In Memoriam: George A. Romero, Father of the Zombie Film


Legendary film director George Andrew Romero, more commonly known as George A. Romero, passed away July 16th, 2017, after a short battle with lung cancer. He was 77 years old, and was considered by many as the Father of the Zombie Film.

Beginning with directing commercials and a few short films, it wasn’t until his 1968 film Night of the Living Dead, that his career began to take off. Romero’s ‘Dead’ films, including the sequels Dawn of the Dead (1978) and Day of the Dead (1985), completing his original “Trilogy of the Dead” series, made him a household name across the world. Not only were the films truly frightening, with groundbreaking special effects on somewhat modest budgets, but they are known for their scathing social commentary about the human race, covering topics such as rabid consumerism, capitalism, and racism. Romero cast unknown African American actor Duane Jones as his lead for Night of the Living Dead, considered somewhat of a controversial decision in 1968. Made for a budget of around $114,000, Night of the Living Dead has gone on to make over $30 million dollars, making Forbes Top Ten Best Low-Budget Horror Movies Of All Time list, and is listed with the Library of Congress for preservation in the National Film Registry.

While in between filming his trilogy, Romero went on to direct some of the horror film genre’s more polarizing films, such as The Crazies, Martin, and Knightriders before hitting a major score with his collaboration with Stephen King, Creepshow (1982). Over the years, these films are now considered cult-classics and fan-favorites. Romero’s first studio film, Monkey Shines (1988) was so mired with rewrites and cuts it prompted Romero to return to independent filmmaking. Romero and Stephen King would meet up again later for Creepshow 2, and his masterful adaptation of King’s The Dark Half. Seven years after The Dark Half, Romero returned to the director’s chair for Bruiser, starring Jason Flymyng and Peter Stormare, proving he could roll with the times and still deliver socially relevant commentary while making intensely personal horror films.

night-of-the-living-deadIt wasn’t until 2005, when Romero was firmly cemented as a legend in the horror genre, that he finally returned to the series that made him famous.

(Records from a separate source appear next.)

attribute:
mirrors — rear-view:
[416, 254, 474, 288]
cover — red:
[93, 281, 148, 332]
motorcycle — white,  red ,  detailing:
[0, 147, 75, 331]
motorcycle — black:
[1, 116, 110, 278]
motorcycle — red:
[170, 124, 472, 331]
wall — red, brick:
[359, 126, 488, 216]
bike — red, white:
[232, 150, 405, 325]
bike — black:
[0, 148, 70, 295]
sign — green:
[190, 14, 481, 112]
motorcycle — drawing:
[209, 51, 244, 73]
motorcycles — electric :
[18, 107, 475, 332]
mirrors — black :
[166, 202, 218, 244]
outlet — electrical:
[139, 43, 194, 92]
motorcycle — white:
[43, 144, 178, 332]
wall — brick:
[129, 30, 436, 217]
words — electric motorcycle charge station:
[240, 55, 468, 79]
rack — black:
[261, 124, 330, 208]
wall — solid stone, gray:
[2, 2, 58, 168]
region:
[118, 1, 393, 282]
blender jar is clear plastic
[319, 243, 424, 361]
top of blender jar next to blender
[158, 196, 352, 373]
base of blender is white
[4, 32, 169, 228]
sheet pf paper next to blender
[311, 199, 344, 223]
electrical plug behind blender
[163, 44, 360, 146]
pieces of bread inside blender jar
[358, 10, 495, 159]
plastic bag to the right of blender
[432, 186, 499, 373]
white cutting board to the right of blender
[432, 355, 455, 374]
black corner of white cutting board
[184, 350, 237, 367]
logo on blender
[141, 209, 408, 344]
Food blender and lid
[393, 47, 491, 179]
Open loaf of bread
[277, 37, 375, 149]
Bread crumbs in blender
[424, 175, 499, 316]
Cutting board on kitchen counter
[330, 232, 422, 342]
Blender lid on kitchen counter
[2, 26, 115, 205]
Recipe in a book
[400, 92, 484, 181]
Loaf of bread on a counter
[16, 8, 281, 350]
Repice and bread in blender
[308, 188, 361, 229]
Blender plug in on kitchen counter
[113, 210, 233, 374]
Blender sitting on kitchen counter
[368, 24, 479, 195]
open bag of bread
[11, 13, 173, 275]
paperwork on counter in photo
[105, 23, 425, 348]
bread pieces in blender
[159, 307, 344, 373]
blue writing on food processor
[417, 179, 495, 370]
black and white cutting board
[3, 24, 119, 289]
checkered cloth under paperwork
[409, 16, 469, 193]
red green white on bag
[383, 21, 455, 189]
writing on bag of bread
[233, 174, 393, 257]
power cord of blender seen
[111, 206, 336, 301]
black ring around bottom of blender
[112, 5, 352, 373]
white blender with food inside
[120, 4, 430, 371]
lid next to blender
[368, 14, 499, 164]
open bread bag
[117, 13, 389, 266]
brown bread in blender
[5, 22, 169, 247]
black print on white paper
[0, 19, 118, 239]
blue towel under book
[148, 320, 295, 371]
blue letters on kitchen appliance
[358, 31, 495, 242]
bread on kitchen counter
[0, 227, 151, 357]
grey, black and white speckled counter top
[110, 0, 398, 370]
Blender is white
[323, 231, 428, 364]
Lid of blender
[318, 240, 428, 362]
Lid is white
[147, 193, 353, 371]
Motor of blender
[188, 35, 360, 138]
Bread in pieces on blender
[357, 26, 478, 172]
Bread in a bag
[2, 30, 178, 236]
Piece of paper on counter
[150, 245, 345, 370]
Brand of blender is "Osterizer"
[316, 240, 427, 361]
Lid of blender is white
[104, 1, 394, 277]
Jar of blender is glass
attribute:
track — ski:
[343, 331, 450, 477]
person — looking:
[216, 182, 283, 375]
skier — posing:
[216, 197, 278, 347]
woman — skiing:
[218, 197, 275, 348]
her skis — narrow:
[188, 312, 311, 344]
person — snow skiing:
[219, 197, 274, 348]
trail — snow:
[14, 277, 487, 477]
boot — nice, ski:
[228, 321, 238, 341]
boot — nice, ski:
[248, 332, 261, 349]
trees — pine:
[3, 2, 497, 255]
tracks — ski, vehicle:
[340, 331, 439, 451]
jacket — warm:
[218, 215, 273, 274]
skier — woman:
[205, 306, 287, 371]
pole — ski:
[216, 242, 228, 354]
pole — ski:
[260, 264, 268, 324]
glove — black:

With Land of the Dead, Romero made a grand re-entry to his zombie apocalypse world, now set years after the initial outbreak. With the largest budget for any film in the series, Land of the Dead went on to become a success, reinvigorating the stagnant horror market, and pushing the zombie to the front of cultural relevance. A string of sequels followed, including Diary of the Dead and Survival of the Dead, while other filmmakers revisited his earlier films in remakes that were either critically acclaimed hits or terrible misses that should have never been green-lit.

Known as a kind and caring man, Romero leaves behind a legacy that is hard to miss in the horror genre. He single-handedly created a whole genre while holding the mirror directly at his audience so they could see that sometimes, the survivors of such apocalyptic events are indeed the very monsters we should fear the most. Without his contributions, we would never have had the campy knock-off series Return of the Living Dead (directed by Dan O’Bannon), or even Robert Kirkman’s The Walking Dead. Though not associated with either, it’s quite obvious Romero’s influence is deeply embedded there, shambling with the masses of the dead. Often imitated, but never duplicated, there was only one George A. Romero. May his memory live on, forever immortalized as the Father of the Zombie Film.